Porous microstructures have been demonstrated to produce characteristic spectral interference patterns. Porous silicon has been used to produce characteristic spectral interference patterns, and other semiconductors and insulators can be etched to produce characteristic spectral interference patterns. Introduction of analyte into such a porous microstructure produces a shift in the spectral interference pattern. The interference based sensing is largely impervious to less complex optical sensing and detection methods.
As an example, chemical or biomolecule detection can be based on changes in the spectral interference pattern that results from the reflection of white light at the interfaces above (air or solution) and below a porous silicon layer formed in a silicon wafer. Spectral positions of the Fabry-Pérot fringes shift as a function of the refractive index of the material filling the pores.

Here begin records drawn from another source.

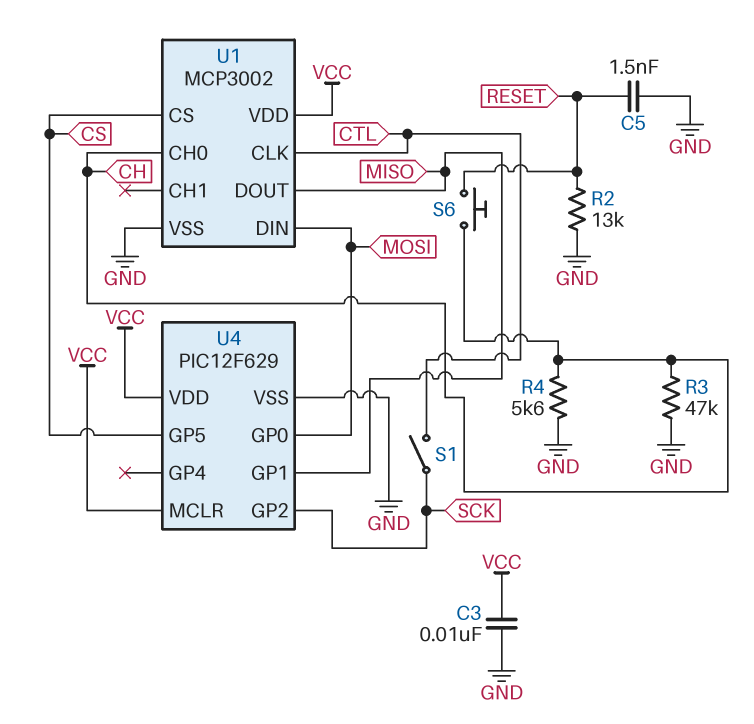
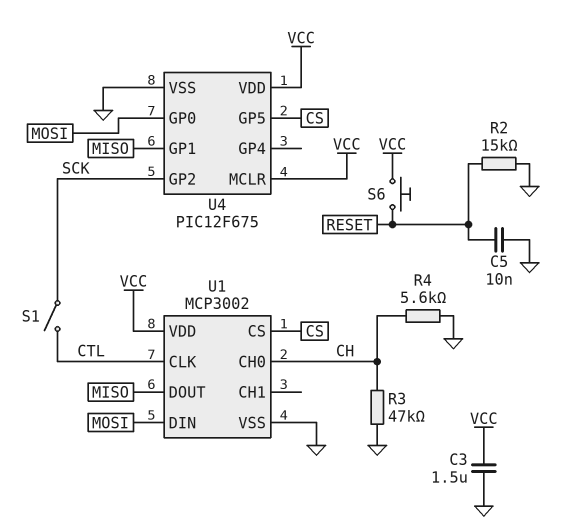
C3: 10nF (GND, VCC) -> 1.5uF (GND, VCC)
C5: 1.5nF (GND, RESET) -> 10nF (GND, RESET)
R2: 13k (GND, RESET) -> 15k (GND, RESET)
S6: button (CH, RESET) -> button (RESET, VCC)
U4: PIC12F629 -> PIC12F675

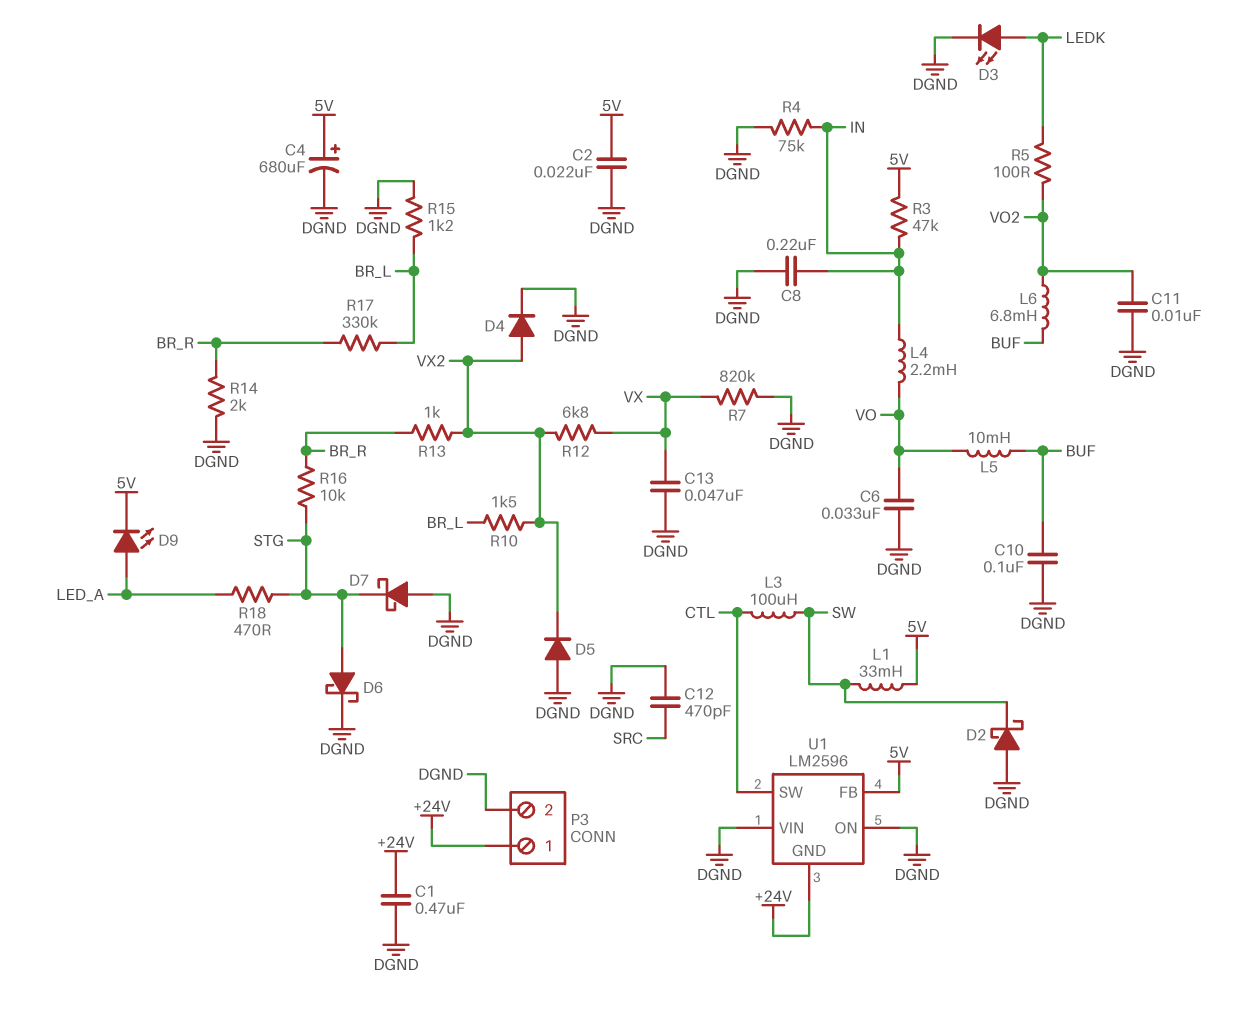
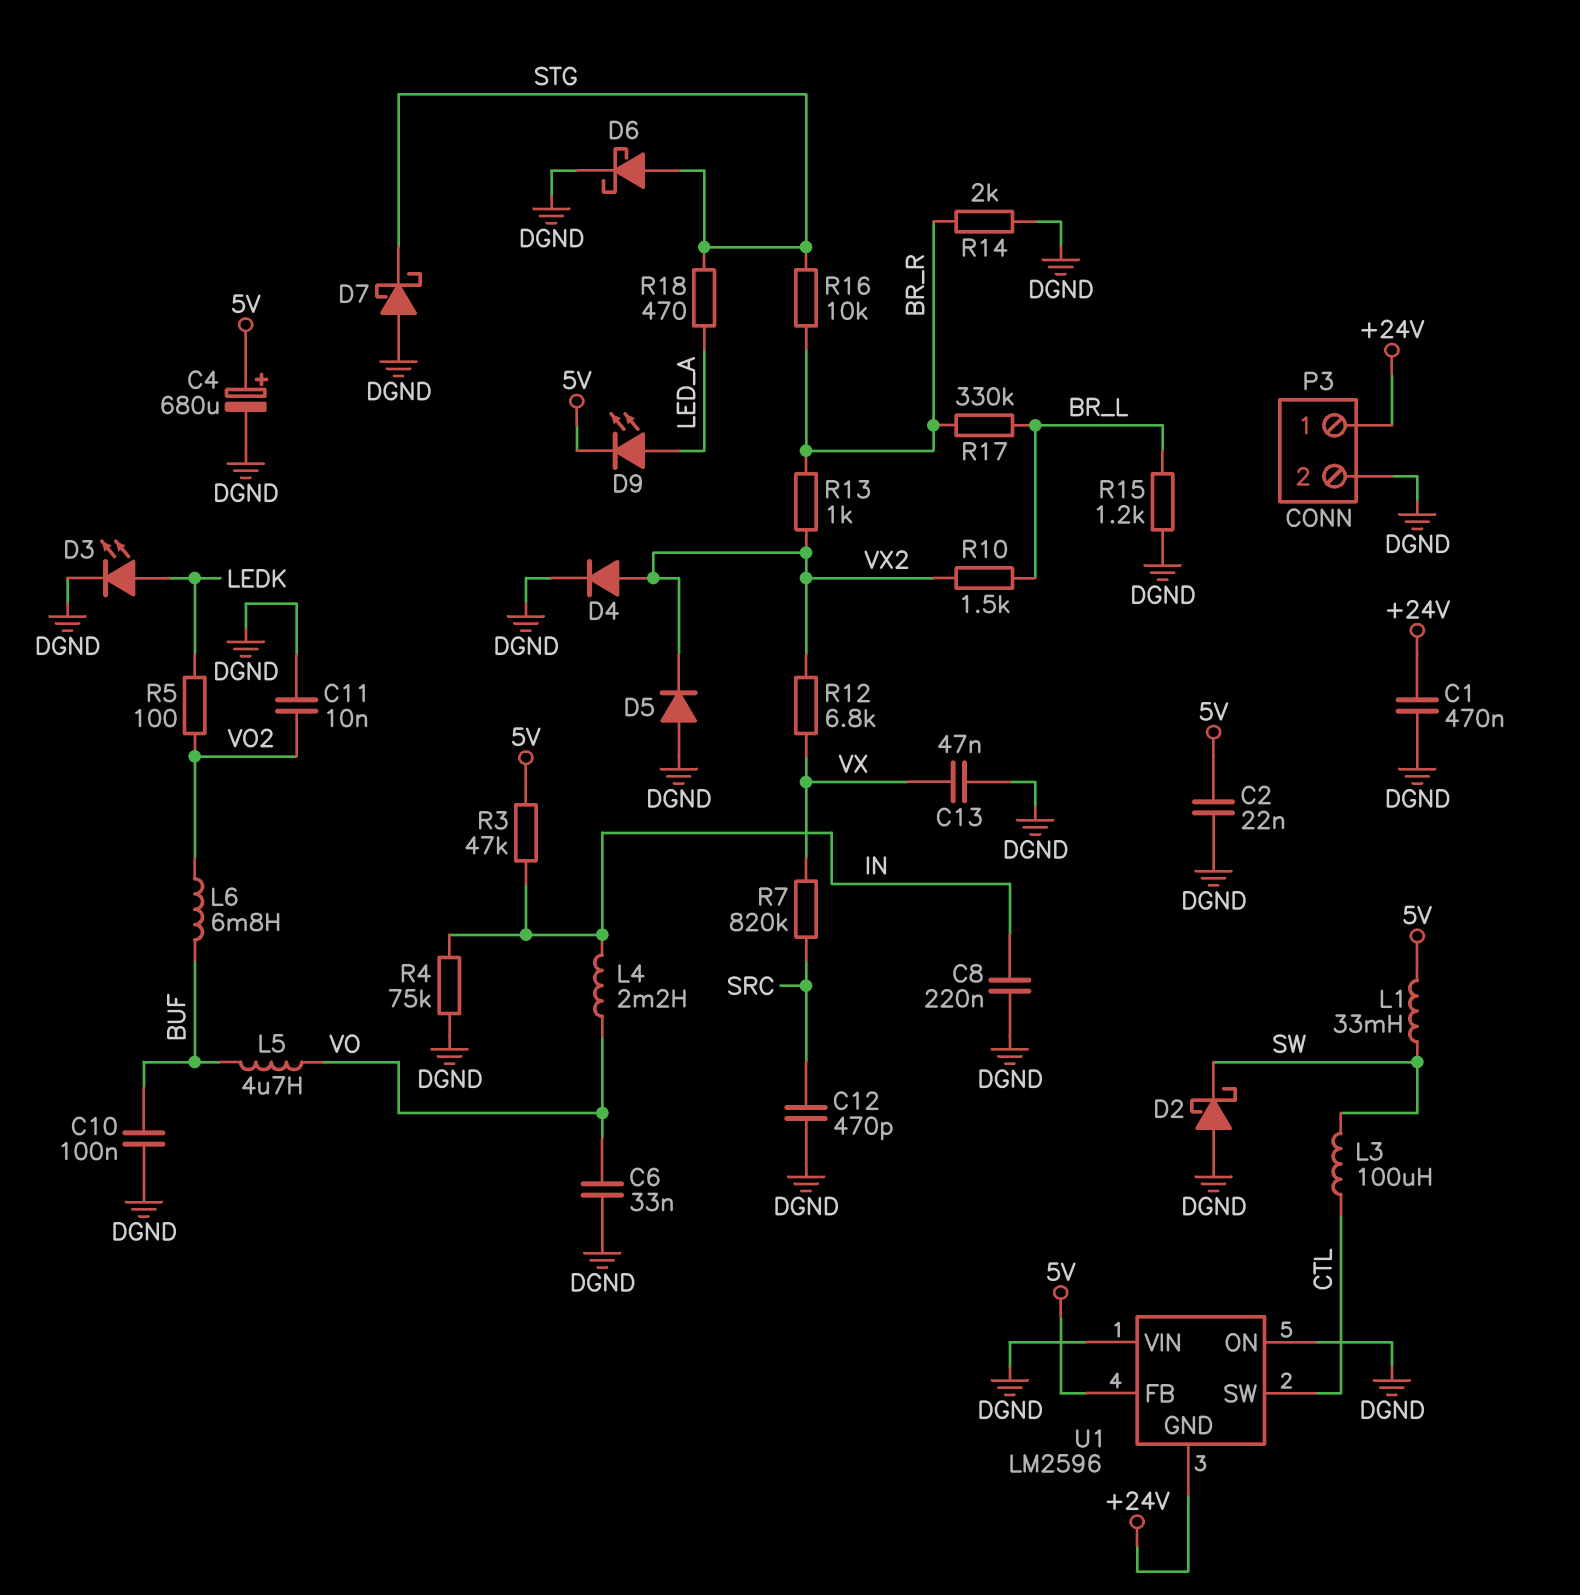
L5: 10mH (BUF, VO) -> 4.7uH (BUF, VO)
R7: 820k (DGND, VX) -> 820k (SRC, VX)

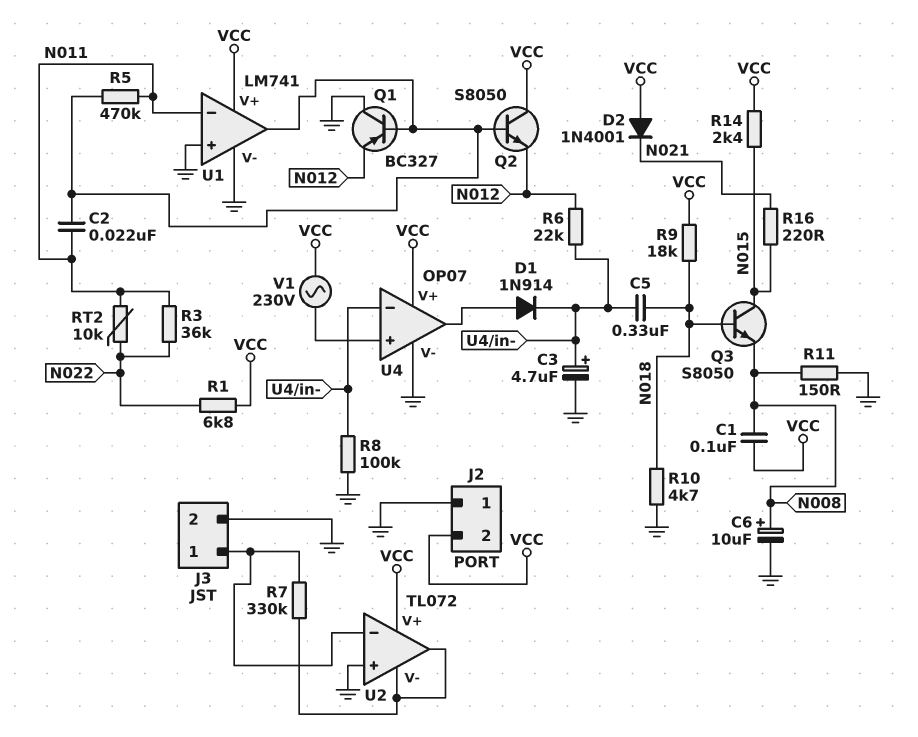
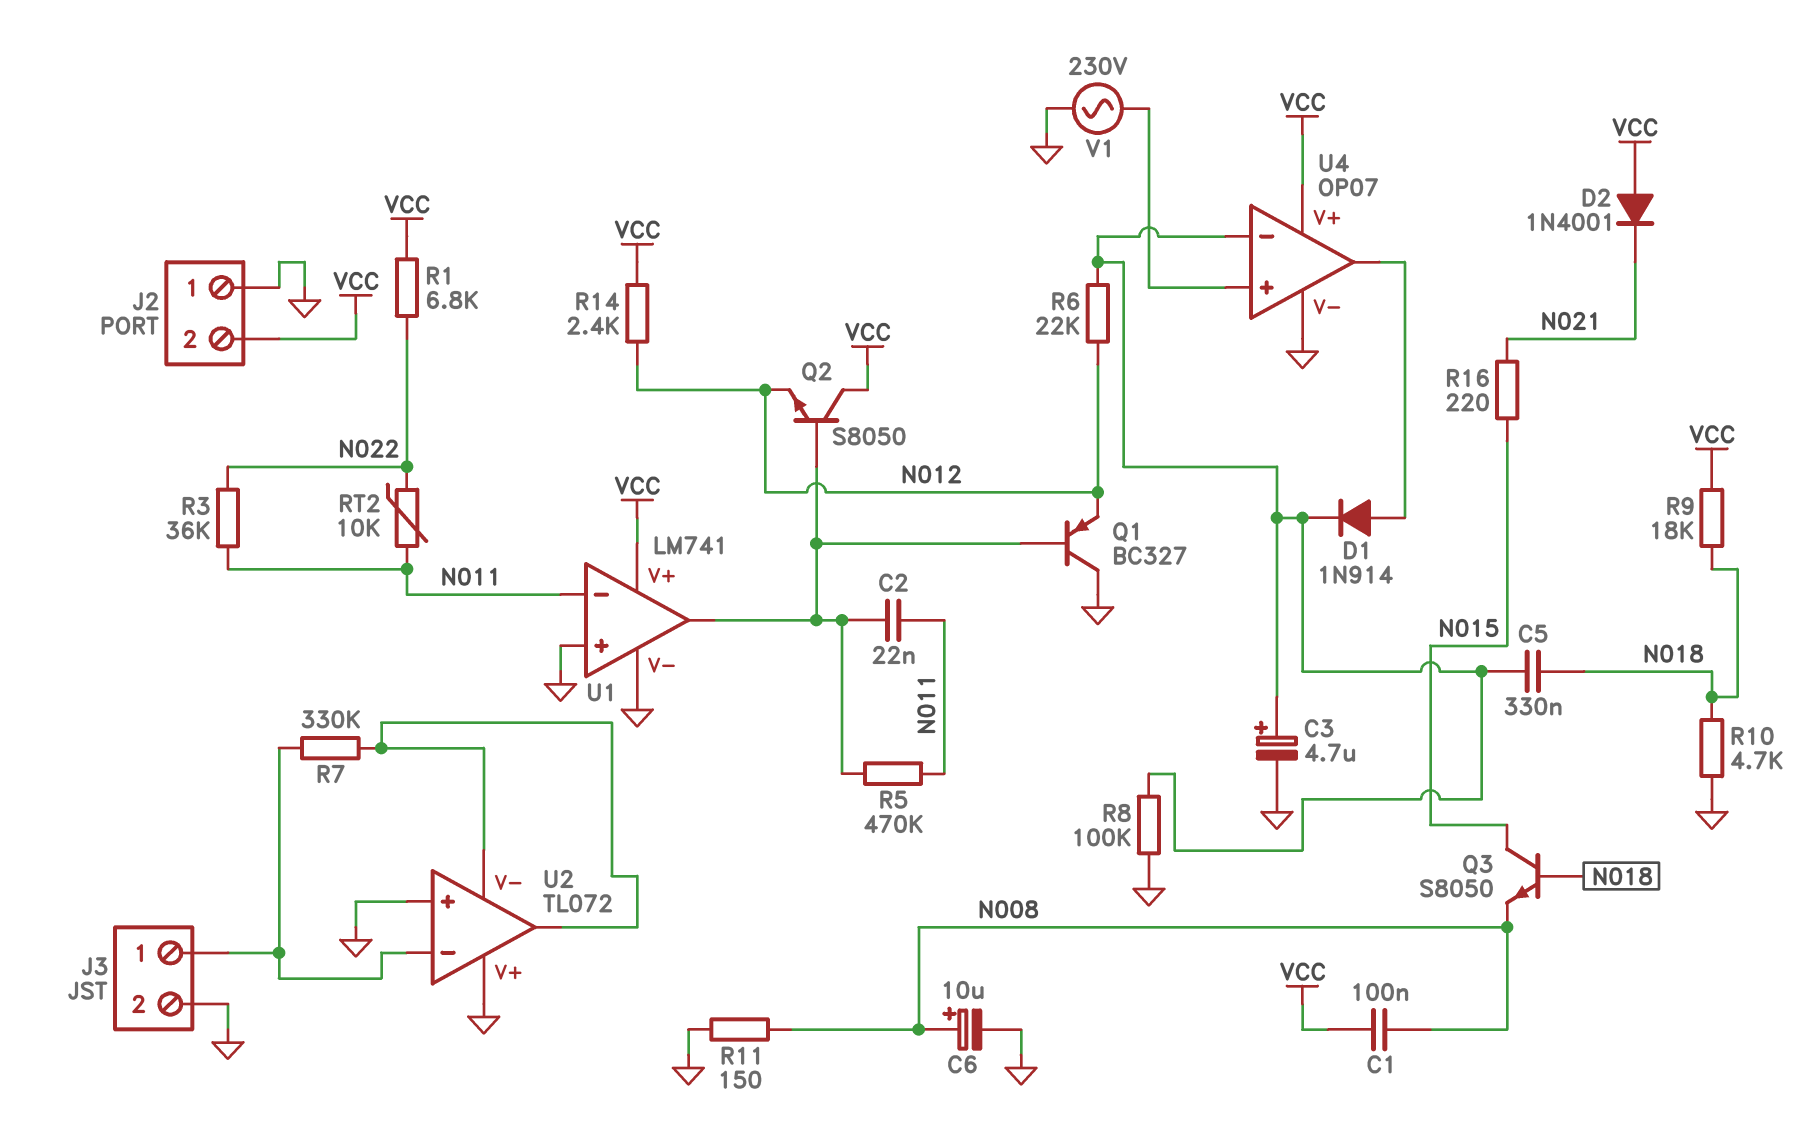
R14: 2.4k (N015, VCC) -> 2.4k (N012, VCC)
U2 pin V+: VCC -> GND
V1: AC 230V (U4/in+, VCC) -> AC 230V (GND, U4/in+)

Biomolecule penetration into the pores of porous Si layers, driven either by nonspecific adsorption or by specific binding (to an antibody, for instance) is observed as a shift of the Fabry-Pérot fringes to longer wavelengths. This corresponds to an increase in refractive index of the film as protein displaces aqueous solution in the pores.
The tuning of pore sizes, patterns and distributions in layers, such as porous silicon has been demonstrated. Pores can be tuned to trap a particular analyte, for example based upon pore size or by preparing the pores with a material to bind analyte. Pore size is controlled by an appropriate choice of electrochemical etching conditions. A biosensor can be formed, for example, by tuning pore size to accommodate a biomolecule of interest while keeping the pores small enough to avoid light scattering effects. Etching conditions affect pore size. Conditions that can affect pore size include, for example, the type of material being etched, doping levels (if any), resistivity, etching current density, etc. A wide range of pore sizes and morphologies can be obtained.
Single layer porous microstructures that are based on changes in the spectral interference pattern have been used. Others have used multi-layer porous silicon to achieve biosensors based on optical transduction methods other than wavelength shifts of the interference pattern. For example, Martin-Palma et al. detected binding of polyclonal mouse antibodies to an amine-modified porous Si multilayer by observing a reduction of the intensity of reflected light. Martin-Palma, et al. Microelectronics Journal, 2004, Vol. 35, pp. 45-48. Additionally, Chan et al. formed porous Si multilayer structures such as Bragg mirrors and microcavity resonators and used modulation of the photoluminescence spectra from these structures to distinguish between Gram(−) and Gram(+) bacteria. Chan et al., Journal of the American Chemical Society, 2001, Vol. 123, pp. 11797-11798. The non-interference based sensing methods have difficulty in noisy environments, require more sensitive equipment to achieve comparable sensitivity, and fail to account for common measurement conditions, e.g., signal drift due to thermal fluctuation, changes in sample composition, or degradation of the sample matrix.
Porous silicon films with a distribution of pore diameters in the x-y plane (parallel to the surface of the wafer) have been demonstrated as size-exclusion matrices to perform an on-chip determination of macromolecule dimensions. Karlsson, et al, H. J. Colloid Interface Sci., 2003, 266, 40-47. These films were generated by electrochemically etching Si in aqueous ethanolic HE using an asymmetric electrode configuration. Biomolecules penetrate the film and are detected only in regions where the pores are large enough. A disadvantage of this approach is that determination of protein size requires optical sampling over a relatively large area of the porous Si film.